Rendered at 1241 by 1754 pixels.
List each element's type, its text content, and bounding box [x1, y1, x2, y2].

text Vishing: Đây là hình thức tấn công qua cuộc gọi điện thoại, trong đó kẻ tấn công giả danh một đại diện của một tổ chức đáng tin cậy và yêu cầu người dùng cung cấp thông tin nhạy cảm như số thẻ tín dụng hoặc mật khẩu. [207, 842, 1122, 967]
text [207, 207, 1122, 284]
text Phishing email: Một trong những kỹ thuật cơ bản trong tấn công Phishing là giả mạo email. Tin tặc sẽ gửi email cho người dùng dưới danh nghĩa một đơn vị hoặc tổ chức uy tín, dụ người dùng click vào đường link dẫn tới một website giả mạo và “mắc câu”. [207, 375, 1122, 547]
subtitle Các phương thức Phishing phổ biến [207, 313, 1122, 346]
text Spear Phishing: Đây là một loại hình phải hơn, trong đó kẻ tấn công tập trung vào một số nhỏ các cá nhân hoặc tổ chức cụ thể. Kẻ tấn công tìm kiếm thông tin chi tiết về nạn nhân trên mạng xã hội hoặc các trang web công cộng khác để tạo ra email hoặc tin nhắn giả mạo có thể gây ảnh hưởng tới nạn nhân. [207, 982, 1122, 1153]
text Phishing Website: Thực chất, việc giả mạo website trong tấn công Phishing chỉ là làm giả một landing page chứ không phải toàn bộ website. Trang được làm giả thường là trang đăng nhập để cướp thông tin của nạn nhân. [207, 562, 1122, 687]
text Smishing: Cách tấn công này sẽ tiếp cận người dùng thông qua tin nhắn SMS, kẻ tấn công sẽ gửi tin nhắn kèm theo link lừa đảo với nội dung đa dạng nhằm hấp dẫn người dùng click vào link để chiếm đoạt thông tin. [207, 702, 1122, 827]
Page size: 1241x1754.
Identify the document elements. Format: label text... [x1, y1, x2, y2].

■ Directive
Character for character, output the whole material above.

■ Task result
Rendered at 1241 by 1754 pixels.
List each element's type, its text content, and bounding box [x1, y1, x2, y2].

text Vishing: Đây là hình thức tấn công qua cuộc gọi điện thoại, trong đó kẻ tấn công giả danh một đại diện của một tổ chức đáng tin cậy và yêu cầu người dùng cung cấp thông tin nhạy cảm như số thẻ tín dụng hoặc mật khẩu. [207, 842, 1122, 967]
text [207, 207, 1122, 284]
text Phishing email: Một trong những kỹ thuật cơ bản trong tấn công Phishing là giả mạo email. Tin tặc sẽ gửi email cho người dùng dưới danh nghĩa một đơn vị hoặc tổ chức uy tín, dụ người dùng click vào đường link dẫn tới một website giả mạo và “mắc câu”. [207, 375, 1122, 547]
subtitle Các phương thức Phishing phổ biến [207, 313, 1122, 346]
text Spear Phishing: Đây là một loại hình phải hơn, trong đó kẻ tấn công tập trung vào một số nhỏ các cá nhân hoặc tổ chức cụ thể. Kẻ tấn công tìm kiếm thông tin chi tiết về nạn nhân trên mạng xã hội hoặc các trang web công cộng khác để tạo ra email hoặc tin nhắn giả mạo có thể gây ảnh hưởng tới nạn nhân. [207, 982, 1122, 1153]
text Phishing Website: Thực chất, việc giả mạo website trong tấn công Phishing chỉ là làm giả một landing page chứ không phải toàn bộ website. Trang được làm giả thường là trang đăng nhập để cướp thông tin của nạn nhân. [207, 562, 1122, 687]
text Smishing: Cách tấn công này sẽ tiếp cận người dùng thông qua tin nhắn SMS, kẻ tấn công sẽ gửi tin nhắn kèm theo link lừa đảo với nội dung đa dạng nhằm hấp dẫn người dùng click vào link để chiếm đoạt thông tin. [207, 702, 1122, 827]
Page size: 1241x1754.
Identify the document elements. Format: label text... [x1, y1, x2, y2].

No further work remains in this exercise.